Networking Etiquette: Respect, Inclusivity, and Collaboration
Respect, ethics, and inclusivity protect culture—and make networking more effective for everyone.
The point of etiquette (it’s care, not formality)
Etiquette isn’t about ceremony, it’s about care. The way we communicate, show respect, and honor boundaries determines whether a networking group becomes a force multiplier or a time sink. At L.E.N.S., we hold a high standard because our culture is the product we co-create. Etiquette creates predictability (people know what to expect), psychological safety (people feel safe to speak), and operational efficiency (time is used well). In other words, good manners are the infrastructure that lets ideas travel faster and relationships deepen.
Respect time and attention
- Arrive prepared, keep introductions within the window, focus your ask
- Listen without interrupting, when you disagree, critique ideas never people
- Assume positive intent, then clarify when confusion arises
Inclusivity is essential (and practical)
- Make space for diverse industries, backgrounds, and styles
- Use plain language skip insider jargon and acronyms.

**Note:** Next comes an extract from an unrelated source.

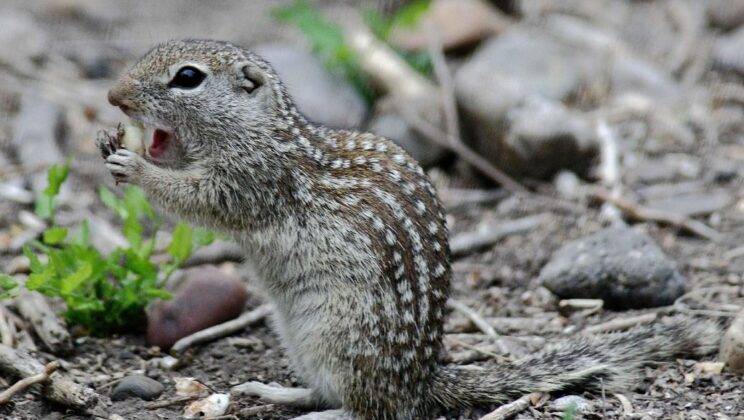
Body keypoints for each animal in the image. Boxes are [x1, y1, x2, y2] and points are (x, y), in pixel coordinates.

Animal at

- Invite quieter voices into the dialogue
- Design events with accessibility in mind
When we miss the mark, acknowledge it quickly and course correct
Ethics anchor everything
- Don’t spam members or misrepresent capabilities
- Don’t share private info without permission; practice consent-based outreach
- Name conflicts of interest
- Offer referrals honestly, including when you’re unsure
A reputation for integrity is a network’s most valuable asset
Collaboration turns etiquette into action
- Share credit publicly
- Celebrate partners’ expertise instead of competing for every opportunity
- Scarcity makes groups brittle, collaboration makes them strong
Bring the same care to digital spaces
- Keep group chats useful and on-topic and appropriate tagging
- Add a sentence of context when you share links
- Respect inboxes with clear subject lines and specific calls to action
- Digital respect compounds just like in-person respect
Model repair (the real test of culture)
Mistakes happen: a missed follow-up, a clumsy comment, a poorly timed ask. Own it, apologize without defensiveness, and make it right. A group’s strength isn’t the absence of friction, it’s the presence of repair.
The payoff
When we get etiquette right, members feel safe to take risks, ask for help, and offer bold ideas. That safety accelerates outcomes and makes participation a joy. Good manners are good strategy.
L.E.N.S. Quick Toolkit
- Pro tip: Arrive with two specific offers (questions or intros) and one clear ask.
- Practice: After conversations, send a 3-sentence follow-up: what you heard • one resource • a proposed next step
- Boundary cue: “Do you have five more minutes to go deeper, or should we schedule a follow-up?”